▸ WORK TO COMPLETE
Return the passage of the post on baseball stat uncertainty word for word, beginning at "Expressing something non-stupidly" and stopping after "tightly around 15%).".

▸ EXTRACTED TEXT
↓

What does it mean to talk about the uncertainty in, say, a pitcher’s ERA or a hitter’s OBP? You know exactly how many ER were allowed, exactly how many innings were pitched, exactly how many times the batter reached base, and exactly how many PAs he had. Outside of MLB deciding to retroactively flip a hit/error decision, there is no uncertainty in the value of the stat. It’s an exact measurement. Likewise, there’s no uncertainty in Trout’s 2013 wOBA or wRC+. They reflect things that happened, calculated in deterministic fashion from exact inputs. Reporting a measurement uncertainty for any of these wouldn’t make any sense.
The Statcast metrics are a little different- EV, LA, sprint speed, hit distance, etc. all have a small amount of random error in each measurement, but since those errors are small and opportunities are numerous, the impact of random error is small to start with and totally meaningless quickly when aggregating measurements. There’s no point in reporting random measurement uncertainty in a public-facing way because it may as well be 0 (checking for systematic bias is another story, but that’s done with the intent of being fixed/corrected for, not of being reported as metric uncertainty).
So we can’t be talking about the uncertainties in measuring/calculating these kinds of metrics- they’re irrelevant-to-nonexistent. When we’re talking about the uncertainty in somebody’s ERA or OBP or wRC+, we’re talking about the uncertainty of the player’s skill at the metric in question, not the uncertainty of the player’s observed value. That alone makes it silly to report such metrics as “observed value +/- something”, like ERA 0.37 +/- 3.95, because it’s implicitly treating the observed value as some kind of meaningful central-ish point in the player’s talent distribution. There’s no reason for that to be true *because these aren’t talent metrics*. They’re simply a measure of something over a sample, and many such metrics frequently give values where a better true talent is astronomically unlikely to be correct (a wRC+ over 300) or even impossible (an ERA below 0) and many less extreme but equally silly examples as well.
Expressing something non-stupidly in the A +/- B format (or listing percentiles if it’s significantly non-normal, whatever) requires a knowledge of the player’s talent distribution after the observed performance, and that can’t be derived solely from the player’s data. If something happens 25% of the time, talent could cluster near 15% and the player is doing it more often, talent could cluster near 35% and the player is doing it less often, or talent could cluster near 25% and the player is average. There’s no way to tell the difference from just the player’s stat line and therefore no way to know what number to report as the mean, much less the uncertainty. Reporting a 25% mean might be correct (the latter case) or as dumb as reporting a mean wRC+ of 300 (if talent clusters quite tightly around 15%).

↑

▸ GIVEN ENTRIES
↓

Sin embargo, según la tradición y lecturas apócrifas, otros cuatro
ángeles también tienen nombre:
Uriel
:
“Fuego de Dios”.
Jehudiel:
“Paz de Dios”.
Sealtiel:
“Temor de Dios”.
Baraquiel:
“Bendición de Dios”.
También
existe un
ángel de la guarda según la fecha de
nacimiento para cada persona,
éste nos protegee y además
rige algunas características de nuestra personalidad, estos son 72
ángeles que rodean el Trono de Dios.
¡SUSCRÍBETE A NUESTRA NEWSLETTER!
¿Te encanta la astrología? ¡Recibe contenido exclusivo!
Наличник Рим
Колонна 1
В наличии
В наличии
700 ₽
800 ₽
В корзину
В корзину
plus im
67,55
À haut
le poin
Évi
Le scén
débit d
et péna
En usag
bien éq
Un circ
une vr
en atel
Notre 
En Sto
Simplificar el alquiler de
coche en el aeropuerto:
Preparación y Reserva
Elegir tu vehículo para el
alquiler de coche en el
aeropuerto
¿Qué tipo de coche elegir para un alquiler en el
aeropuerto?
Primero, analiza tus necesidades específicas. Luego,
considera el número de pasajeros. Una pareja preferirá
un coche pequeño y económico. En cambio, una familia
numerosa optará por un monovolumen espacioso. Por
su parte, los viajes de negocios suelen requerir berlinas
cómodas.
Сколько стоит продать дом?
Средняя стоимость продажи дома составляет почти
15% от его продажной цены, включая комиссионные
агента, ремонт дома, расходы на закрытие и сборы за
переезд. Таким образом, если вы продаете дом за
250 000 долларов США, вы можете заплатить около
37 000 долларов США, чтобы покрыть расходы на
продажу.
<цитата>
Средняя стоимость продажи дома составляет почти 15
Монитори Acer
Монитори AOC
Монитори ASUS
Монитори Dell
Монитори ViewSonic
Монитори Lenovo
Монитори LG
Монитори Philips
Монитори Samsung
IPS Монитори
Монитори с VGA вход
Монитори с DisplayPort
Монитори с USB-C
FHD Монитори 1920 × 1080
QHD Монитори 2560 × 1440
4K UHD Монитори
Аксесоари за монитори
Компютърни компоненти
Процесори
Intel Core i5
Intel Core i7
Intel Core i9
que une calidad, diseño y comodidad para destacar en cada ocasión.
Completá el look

↑

▸ ANSWER BOX
Expressing something non-stupidly in the A +/- B format (or listing percentiles if it’s significantly non-normal, whatever) requires a knowledge of the player’s talent distribution after the observed performance, and that can’t be derived solely from the player’s data. If something happens 25% of the time, talent could cluster near 15% and the player is doing it more often, talent could cluster near 35% and the player is doing it less often, or talent could cluster near 25% and the player is average. There’s no way to tell the difference from just the player’s stat line and therefore no way to know what number to report as the mean, much less the uncertainty. Reporting a 25% mean might be correct (the latter case) or as dumb as reporting a mean wRC+ of 300 (if talent clusters quite tightly around 15%).